Matthew Dalziel and Louise Scullion's art explores the complex, and at times strained, relationship between mankind and the natural world. Working together in a broad range of media including photography, video, sound and installation, they produce artworks that offer us the opportunity to think about the various habitats and species we live with. Whilst some of their works bring aspects of nature into the art gallery, others, such as The Horn (1997), beside the M8 motorway, Gold Leaf (2011) or their recent work Rosnes Bench (2013), are installed in the landscape.
The artists' interest in particular landscapes stems from when they lived in the small village of St Combs in the north-east of Scotland and developed following research trips to Norway. Their film Water Falls Down (2001), which shows three adults being baptised in the North Sea, reflects the artists' understanding of different involvements in the landscape - in this case a traditional community's respect for and faith in nature. Works such as Source (2007) and Genus (2003) explore ideas of living in the landscape and human impact upon it. Dealing with questions of freedom and control, Dalziel + Scullion's art often features wildlife, but the animals they portray are sometimes separated from their natural habitat. The opening image of In The Open Sea (2002), for example, features a shoal of herring Swimming in circles in an aզuarium.

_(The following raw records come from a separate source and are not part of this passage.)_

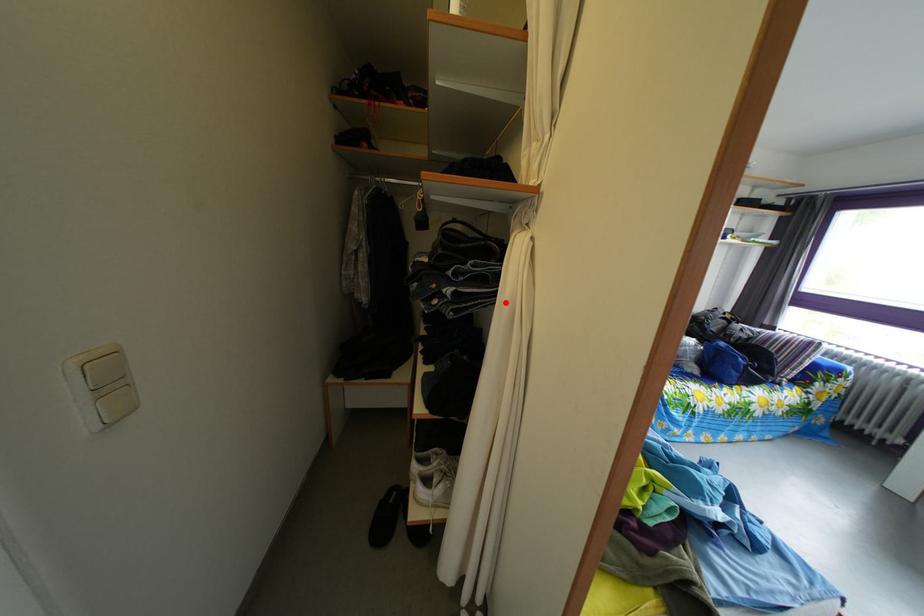
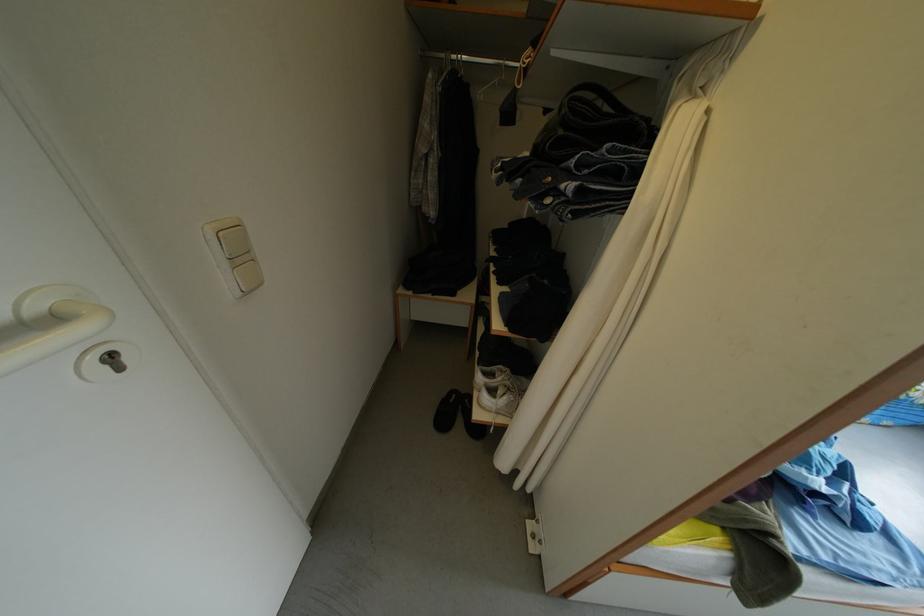
Locate, in the second image, the point that corresponds to the highlighted location in the first image.

(639, 204)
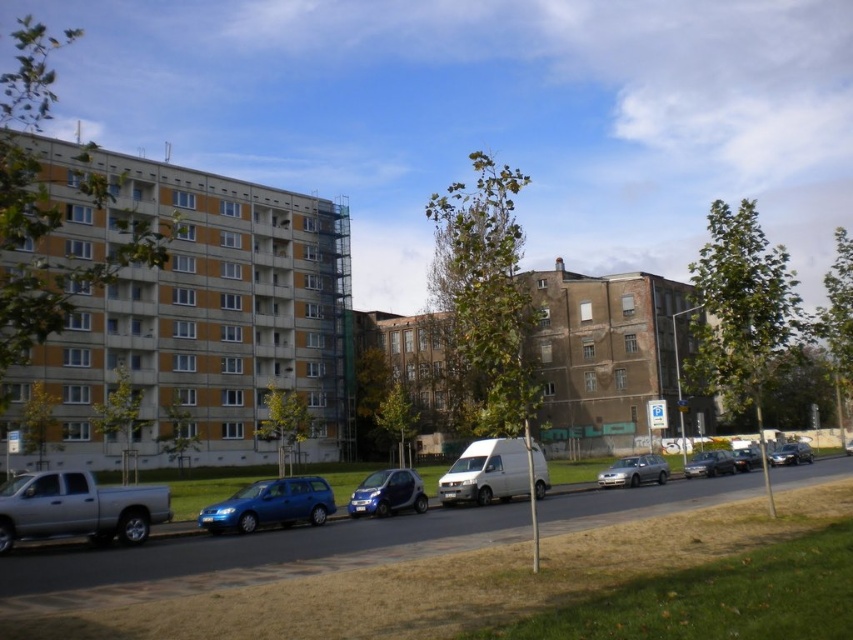
You are a delivery driver who needs to park your 1.8 meters wide truck in this parking spot. The parking spot can accommodate vehicles up to 2 meters wide. There are two vehicles in the center of the image, a white matte van at center and a metallic silver sedan at center. Which vehicle currently parked in the center has a width that allows your truck to fit in the parking spot if it vacates the spot?

The white matte van at center has a width less than the metallic silver sedan at center. Since your truck is 1.8 meters wide and the parking spot allows up to 2 meters, if the metallic silver sedan at center leaves, your truck can fit as it is wider than the van but still under the limit.

You are standing on the sidewalk in the image and want to cross the street to reach the white matte van at center. The crosswalk is 15 meters away. Can you safely reach the van without walking further than the crosswalk?

The white matte van at center is 12.84 meters away from the viewer, which is within the 15 meters crosswalk distance. Therefore, you can safely reach the van without walking further than the crosswalk.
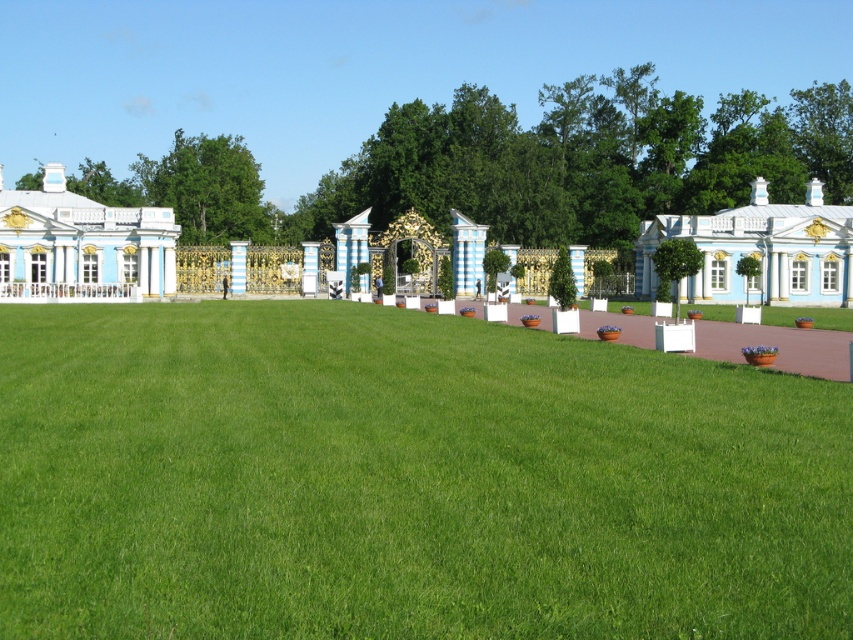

Tunadh. Immersion (2014), which has been specially commissioned by An Lanntair in Stornoway and Dovecot Studios in Edinburgh, continues to investigate this idea but contrasts two very different forms of environment - the city of Edinburgh and the Outer Hebrides. In this ambitious work, Dalziel + Scullion explore the way city living disrupts our relationship with nature in comparison with lifestyles that are more in tune with it. In paying particular attention to the specifics of these places, their work encourages us to examine ideas of belief, pilgrimage, cleansing and transformation so as to reawaken our sense of our place in the World.